→ PROBLEM TO WORK ON
Extract the entries in their exact form.

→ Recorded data
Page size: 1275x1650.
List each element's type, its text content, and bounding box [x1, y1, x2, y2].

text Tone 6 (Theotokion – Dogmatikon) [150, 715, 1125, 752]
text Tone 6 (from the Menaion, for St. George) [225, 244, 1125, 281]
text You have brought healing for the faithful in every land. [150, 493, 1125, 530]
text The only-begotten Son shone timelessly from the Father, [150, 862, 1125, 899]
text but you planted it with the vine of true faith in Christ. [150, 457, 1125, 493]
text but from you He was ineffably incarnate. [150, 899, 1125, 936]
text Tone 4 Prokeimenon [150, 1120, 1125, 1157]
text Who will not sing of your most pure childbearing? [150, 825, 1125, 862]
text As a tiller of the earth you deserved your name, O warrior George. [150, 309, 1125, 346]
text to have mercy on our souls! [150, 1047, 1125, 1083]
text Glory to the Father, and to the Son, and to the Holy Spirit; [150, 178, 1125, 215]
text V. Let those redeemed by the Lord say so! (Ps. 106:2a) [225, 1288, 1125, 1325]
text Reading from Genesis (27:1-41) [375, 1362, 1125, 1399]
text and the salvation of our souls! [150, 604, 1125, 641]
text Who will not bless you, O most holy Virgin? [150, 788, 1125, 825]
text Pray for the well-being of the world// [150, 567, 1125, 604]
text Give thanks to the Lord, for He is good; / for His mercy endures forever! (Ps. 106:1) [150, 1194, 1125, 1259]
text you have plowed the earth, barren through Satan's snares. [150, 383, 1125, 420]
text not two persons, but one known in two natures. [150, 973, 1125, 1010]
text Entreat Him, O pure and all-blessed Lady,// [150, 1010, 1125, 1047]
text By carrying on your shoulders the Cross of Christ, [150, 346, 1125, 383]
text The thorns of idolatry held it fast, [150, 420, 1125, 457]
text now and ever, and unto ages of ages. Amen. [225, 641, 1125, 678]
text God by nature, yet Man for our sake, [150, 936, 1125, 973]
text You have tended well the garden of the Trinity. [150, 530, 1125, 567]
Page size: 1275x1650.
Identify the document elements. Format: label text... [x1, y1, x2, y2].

→ EXPECTED OUTPUT
Page size: 1275x1650.
List each element's type, its text content, and bounding box [x1, y1, x2, y2].

text Tone 6 (Theotokion – Dogmatikon) [150, 715, 1125, 752]
text Tone 6 (from the Menaion, for St. George) [225, 244, 1125, 281]
text You have brought healing for the faithful in every land. [150, 493, 1125, 530]
text The only-begotten Son shone timelessly from the Father, [150, 862, 1125, 899]
text but you planted it with the vine of true faith in Christ. [150, 457, 1125, 493]
text but from you He was ineffably incarnate. [150, 899, 1125, 936]
text Tone 4 Prokeimenon [150, 1120, 1125, 1157]
text Who will not sing of your most pure childbearing? [150, 825, 1125, 862]
text As a tiller of the earth you deserved your name, O warrior George. [150, 309, 1125, 346]
text to have mercy on our souls! [150, 1047, 1125, 1083]
text Glory to the Father, and to the Son, and to the Holy Spirit; [150, 178, 1125, 215]
text V. Let those redeemed by the Lord say so! (Ps. 106:2a) [225, 1288, 1125, 1325]
text Reading from Genesis (27:1-41) [375, 1362, 1125, 1399]
text and the salvation of our souls! [150, 604, 1125, 641]
text Who will not bless you, O most holy Virgin? [150, 788, 1125, 825]
text Pray for the well-being of the world// [150, 567, 1125, 604]
text Give thanks to the Lord, for He is good; / for His mercy endures forever! (Ps. 106:1) [150, 1194, 1125, 1259]
text you have plowed the earth, barren through Satan's snares. [150, 383, 1125, 420]
text not two persons, but one known in two natures. [150, 973, 1125, 1010]
text Entreat Him, O pure and all-blessed Lady,// [150, 1010, 1125, 1047]
text By carrying on your shoulders the Cross of Christ, [150, 346, 1125, 383]
text The thorns of idolatry held it fast, [150, 420, 1125, 457]
text now and ever, and unto ages of ages. Amen. [225, 641, 1125, 678]
text God by nature, yet Man for our sake, [150, 936, 1125, 973]
text You have tended well the garden of the Trinity. [150, 530, 1125, 567]
Page size: 1275x1650.
Identify the document elements. Format: label text... [x1, y1, x2, y2].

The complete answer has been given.